Reports coming out of the deliberations, however, indicate the determination of a growing number of labor leaders to serve notice on lawmakers who had union support in the last round of elections that such backing cannot be taken for granted in the future. Some at the meeting indicated their unions will not endorse candidates, including Democrats, who sell out on issues important to workers.

Sources say that among those making this point most directly were AFSCME President Gerald McEntee, Sheet Metal Workers President Michael Sullivan, California State Employees Association representative Clyde Rivers and California Nurses Association Executive Director Rose Ann DeMoro.

Sullivan said the Sheet Metal Workers’ finance committee, which gave $2.4 million to candidates in the 2007-08 election cycle, will give politicians nothing during the current cycle. He said his union wants to spend money campaigning for “real” health care reform and for passage of a “real” Employee Free Choice Act.

“We should stop supporting the lapdogs among the Democrats unless they do real health care reform and a real Employee Free Choice Act,” Sullivan said.

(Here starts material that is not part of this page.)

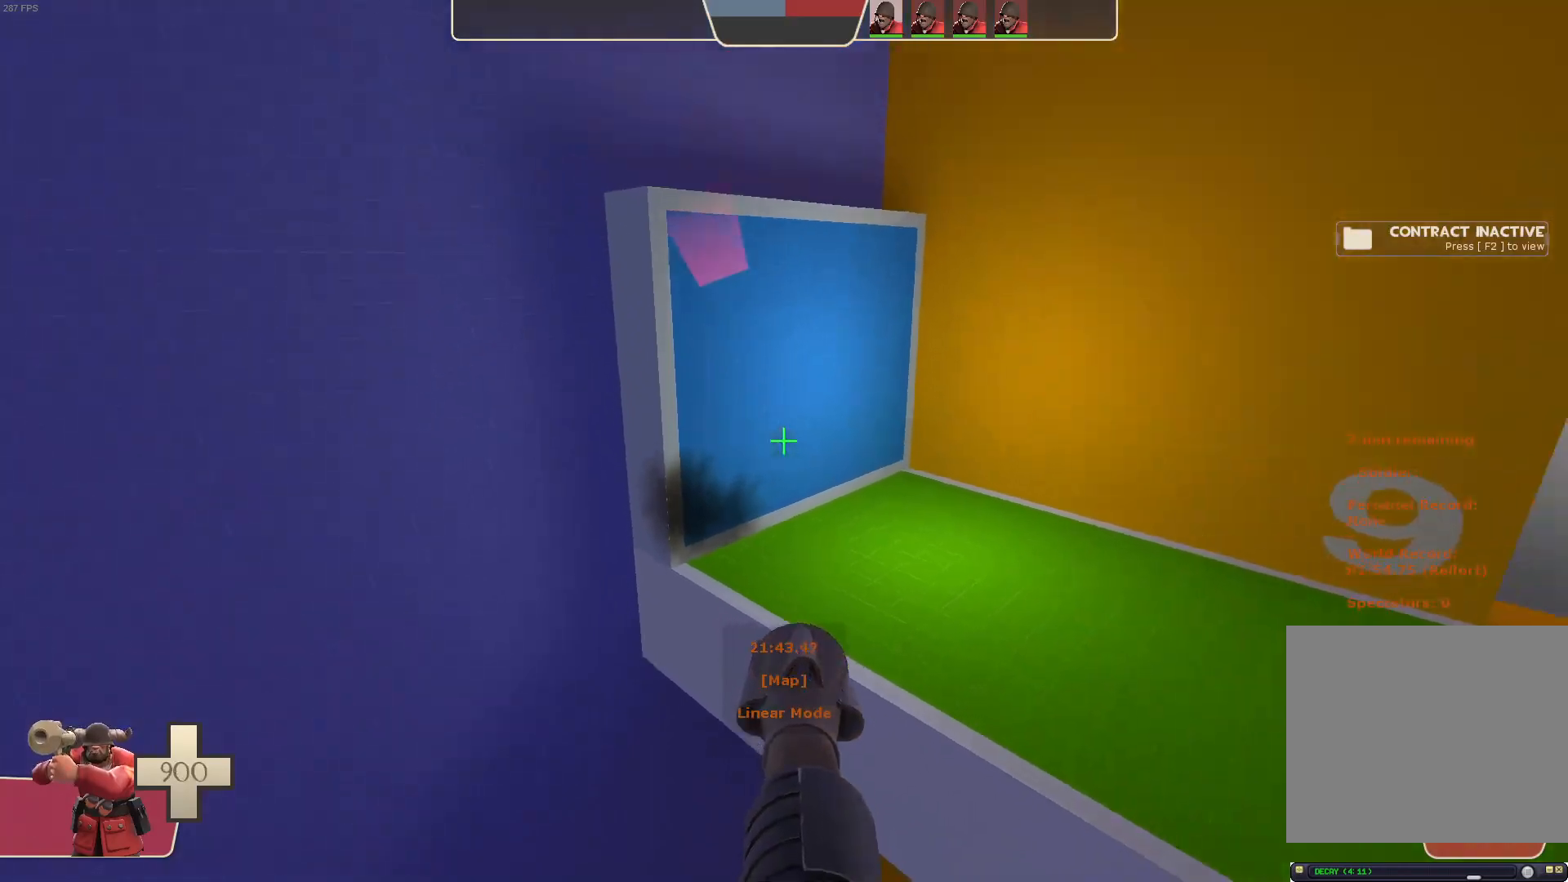
{"buttons": ["L1"], "left_stick": "center", "right_stick": "center", "events": [[117, "right_stick", "center"], [250, "right_stick", "down-left"], [267, "left_stick", "center"], [367, "right_stick", "center"]]}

Sullivan’s definition of “real” when it comes to health care reform is a plan that includes a strong public option, the plan advocated by the AFL-CIO, or a single-payer plan backed by many individual unions. His definition of “real” when it comes to labor law reform is a bill that requires recognition of a union as soon as a majority of workers sign cards indicating that they want such representation.

At least two leaders at the meeting made statements that triggered discussion about the health care legislation now moving through Congress on the one hand, and a single-payer government-run universal health insurance plan on the other. Many unions have passed resolutions in favor of such a plan, which would abolish private insurers altogether.

The Californians at the meeting were the strongest advocates for this plan. They have twice played the major role in getting such a plan through their state legislature, only to see Republican Gov. Arnold Scwarzenegger veto it.

McEntee, whose union is mobilizing for President Obama’s plan, favored continuing on that course, for now. He emphasized, however, that his union’s support for that plan is conditioned upon creation within it of a strong public option. He said the government-run competitor is needed to curb the unlimited power of private insurance companies.

DeMoro emphasized, in discussions with the press after the meeting, that labor is more than just one of the lobbyists lawmakers have to contend with.

“The point is that labor isn’t a special interest,” she said, “but that we represent the working people, and our expectation is the Democratic Congress would do so too.”

She said the plan emerging from Congress was not adequate and that a single-payer plan is what is really needed.

McEntee said it was necessary to see what congressional committees come out with before the AFL-CIO considers any type of change in its position. He noted that bills emerging from committees are “a first step” in a long process and that labor and its allies must continue to apply pressure along the way.

Financing of health care reform was also discussed at the meeting.

The labor federation had already backed the funding mechanism adopted by a key House committee that involves a surtax on the incomes of those in the top 1 percent tax bracket. “Blue Dog” Democrats may already have succeeded in scuttling that proposal.

One idea that the executive council members looked on with favor, but did not specifically endorse, was a proposal by Sen. John Kerry, D-Mass., to tax the health insurance companies and bar them from passing on their taxes to policyholders. House Speaker Nancy Pelosi, D-Calif., has praised the proposal and President Obama has said he wants to study it further.

AFL-CIO President John Sweeney said he had doubts about another idea, a proposal under consideration in the Senate Finance Committee to tax high-cost health care plans.

“The Goldman-Sachs Cadillac plan for executives may be the target of this proposal, but it could end up hitting benefits for workers and retirees already reeling from health care costs if lawmakers rely on this as a way to curb federal spending rather than enact real cost containment,” Sweeney said.